### How to complete this task
Transcribe only the lines from the one containing "List each element's" through the final line of the entries below, exactly, and exclude the pictures.

### Provided data
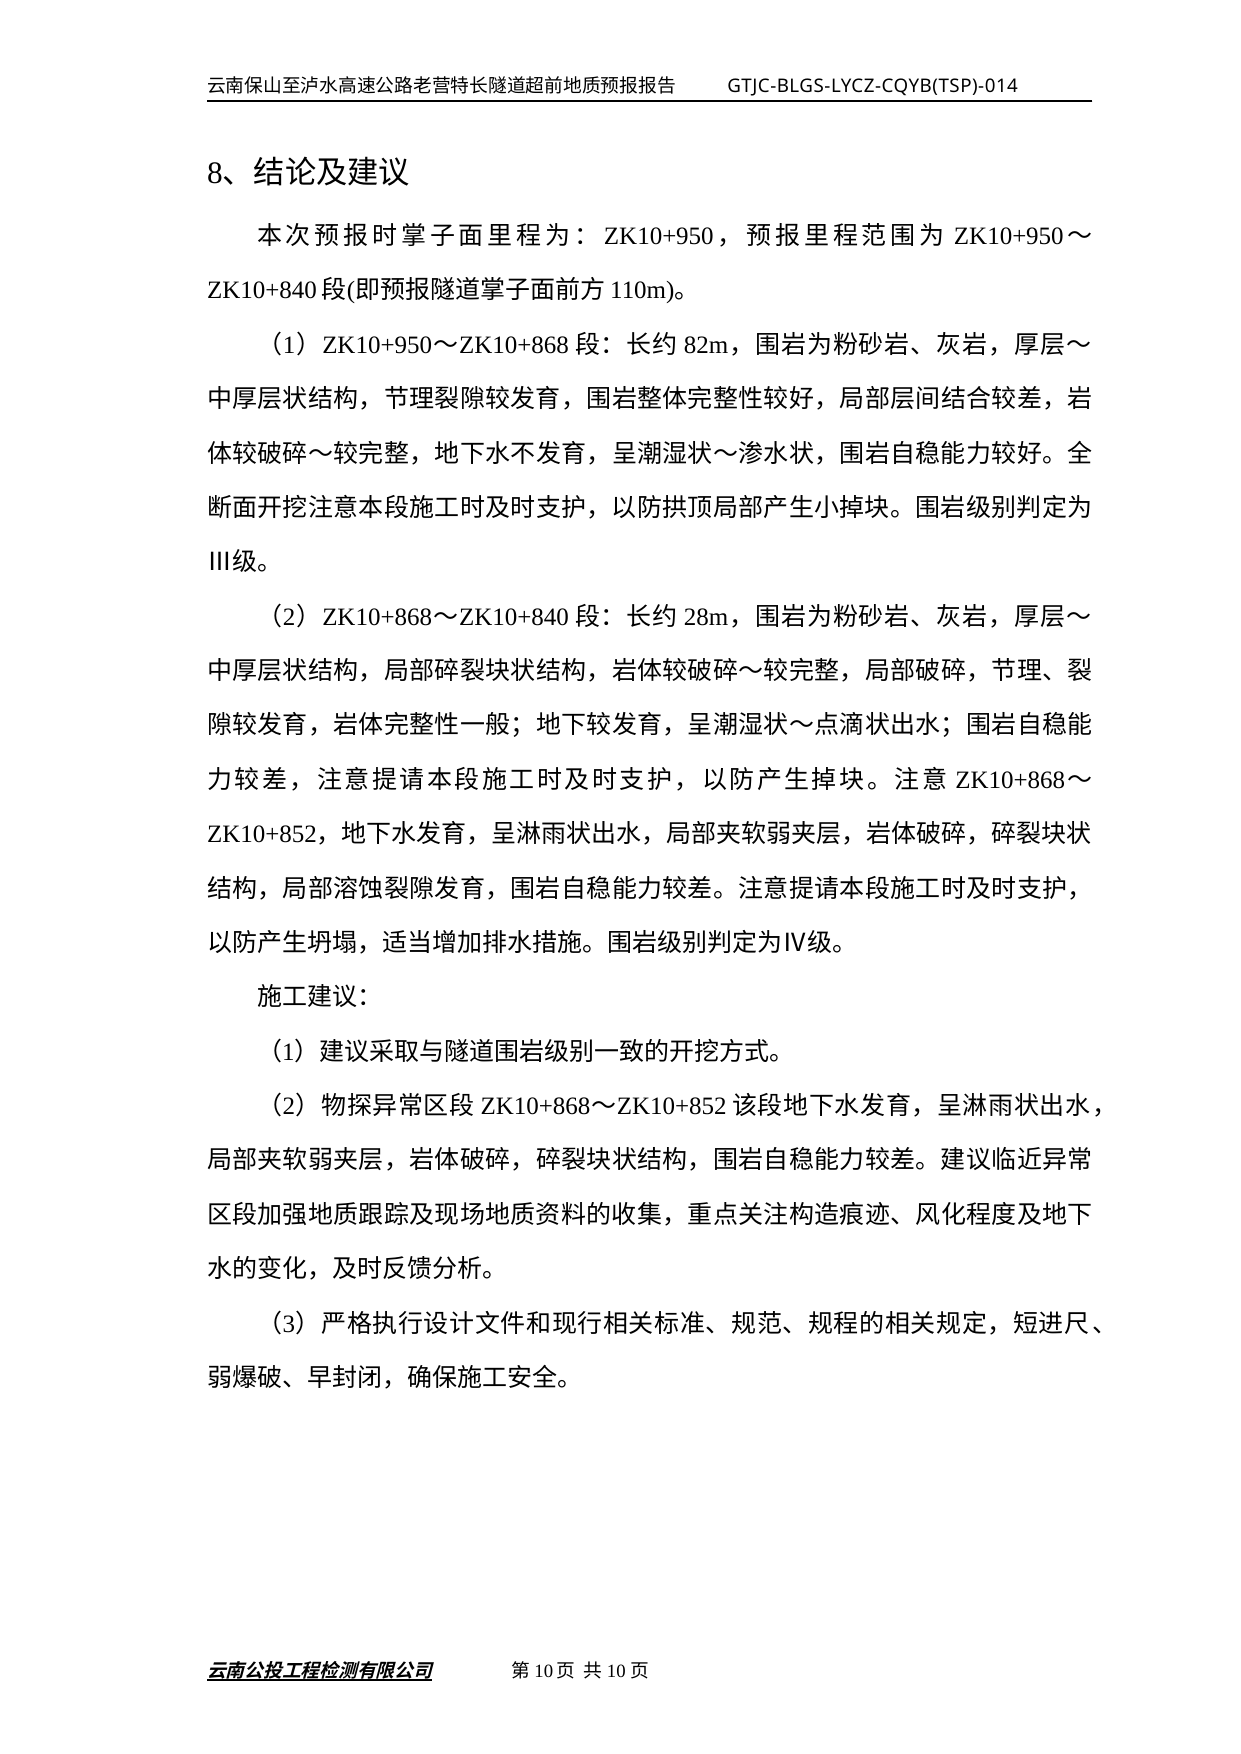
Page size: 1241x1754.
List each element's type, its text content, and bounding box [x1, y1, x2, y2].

text （1）ZK10+950～ZK10+868段：长约82m，围岩为粉砂岩、灰岩，厚层～中厚层状结构，节理裂隙较发育，围岩整体完整性较好，局部层间结合较差，岩体较破碎～较完整，地下水不发育，呈潮湿状～渗水状，围岩自稳能力较好。全断面开挖注意本段施工时及时支护，以防拱顶局部产生小掉块。围岩级别判定为Ⅲ级。 [207, 324, 1092, 578]
text （2）物探异常区段ZK10+868～ZK10+852该段地下水发育，呈淋雨状出水，局部夹软弱夹层，岩体破碎，碎裂块状结构，围岩自稳能力较差。建议临近异常区段加强地质跟踪及现场地质资料的收集，重点关注构造痕迹、风化程度及地下水的变化，及时反馈分析。 [207, 1086, 1092, 1285]
text （2）ZK10+868～ZK10+840段：长约28m，围岩为粉砂岩、灰岩，厚层～中厚层状结构，局部碎裂块状结构，岩体较破碎～较完整，局部破碎，节理、裂隙较发育，岩体完整性一般；地下较发育，呈潮湿状～点滴状出水；围岩自稳能力较差，注意提请本段施工时及时支护，以防产生掉块。注意ZK10+868～ZK10+852，地下水发育，呈淋雨状出水，局部夹软弱夹层，岩体破碎，碎裂块状结构，局部溶蚀裂隙发育，围岩自稳能力较差。注意提请本段施工时及时支护，以防产生坍塌，适当增加排水措施。围岩级别判定为Ⅳ级。 [207, 596, 1092, 959]
text 本次预报时掌子面里程为：ZK10+950，预报里程范围为ZK10+950～ZK10+840段(即预报隧道掌子面前方110m)。 [207, 216, 1092, 306]
text （1）建议采取与隧道围岩级别一致的开挖方式。 [207, 1031, 1092, 1067]
text 施工建议： [207, 977, 1092, 1013]
subtitle 8、结论及建议 [207, 148, 1092, 193]
text （3）严格执行设计文件和现行相关标准、规范、规程的相关规定，短进尺、弱爆破、早封闭，确保施工安全。 [207, 1303, 1092, 1394]
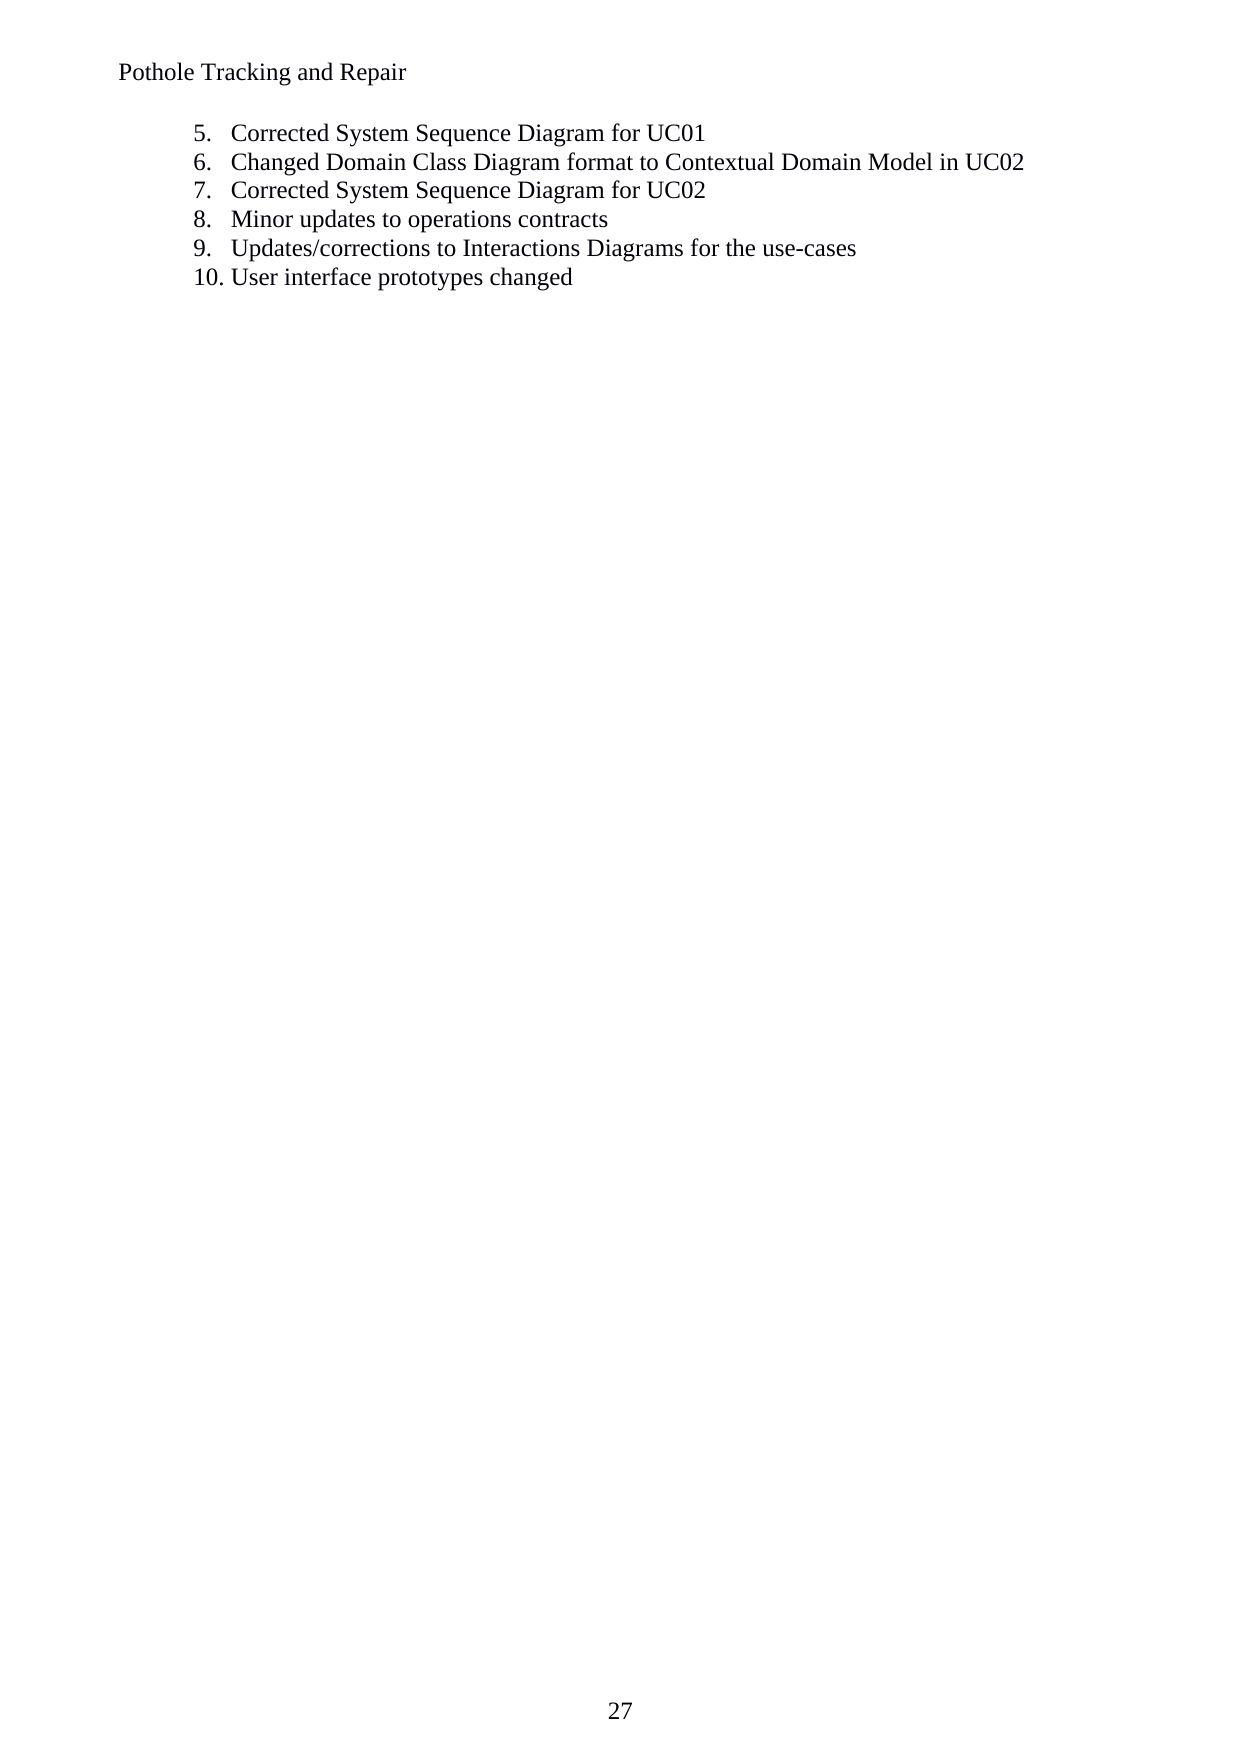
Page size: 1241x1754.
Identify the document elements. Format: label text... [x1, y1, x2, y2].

### Response to this exercise
List each element's type, its text content, and bounding box [x1, y1, x2, y2].

text （1）ZK10+950～ZK10+868段：长约82m，围岩为粉砂岩、灰岩，厚层～中厚层状结构，节理裂隙较发育，围岩整体完整性较好，局部层间结合较差，岩体较破碎～较完整，地下水不发育，呈潮湿状～渗水状，围岩自稳能力较好。全断面开挖注意本段施工时及时支护，以防拱顶局部产生小掉块。围岩级别判定为Ⅲ级。 [207, 324, 1092, 578]
text （2）物探异常区段ZK10+868～ZK10+852该段地下水发育，呈淋雨状出水，局部夹软弱夹层，岩体破碎，碎裂块状结构，围岩自稳能力较差。建议临近异常区段加强地质跟踪及现场地质资料的收集，重点关注构造痕迹、风化程度及地下水的变化，及时反馈分析。 [207, 1086, 1092, 1285]
text （2）ZK10+868～ZK10+840段：长约28m，围岩为粉砂岩、灰岩，厚层～中厚层状结构，局部碎裂块状结构，岩体较破碎～较完整，局部破碎，节理、裂隙较发育，岩体完整性一般；地下较发育，呈潮湿状～点滴状出水；围岩自稳能力较差，注意提请本段施工时及时支护，以防产生掉块。注意ZK10+868～ZK10+852，地下水发育，呈淋雨状出水，局部夹软弱夹层，岩体破碎，碎裂块状结构，局部溶蚀裂隙发育，围岩自稳能力较差。注意提请本段施工时及时支护，以防产生坍塌，适当增加排水措施。围岩级别判定为Ⅳ级。 [207, 596, 1092, 959]
text 本次预报时掌子面里程为：ZK10+950，预报里程范围为ZK10+950～ZK10+840段(即预报隧道掌子面前方110m)。 [207, 216, 1092, 306]
text （1）建议采取与隧道围岩级别一致的开挖方式。 [207, 1031, 1092, 1067]
text 施工建议： [207, 977, 1092, 1013]
subtitle 8、结论及建议 [207, 148, 1092, 193]
text （3）严格执行设计文件和现行相关标准、规范、规程的相关规定，短进尺、弱爆破、早封闭，确保施工安全。 [207, 1303, 1092, 1394]
Page size: 1241x1754.
Identify the document elements. Format: label text... [x1, y1, x2, y2].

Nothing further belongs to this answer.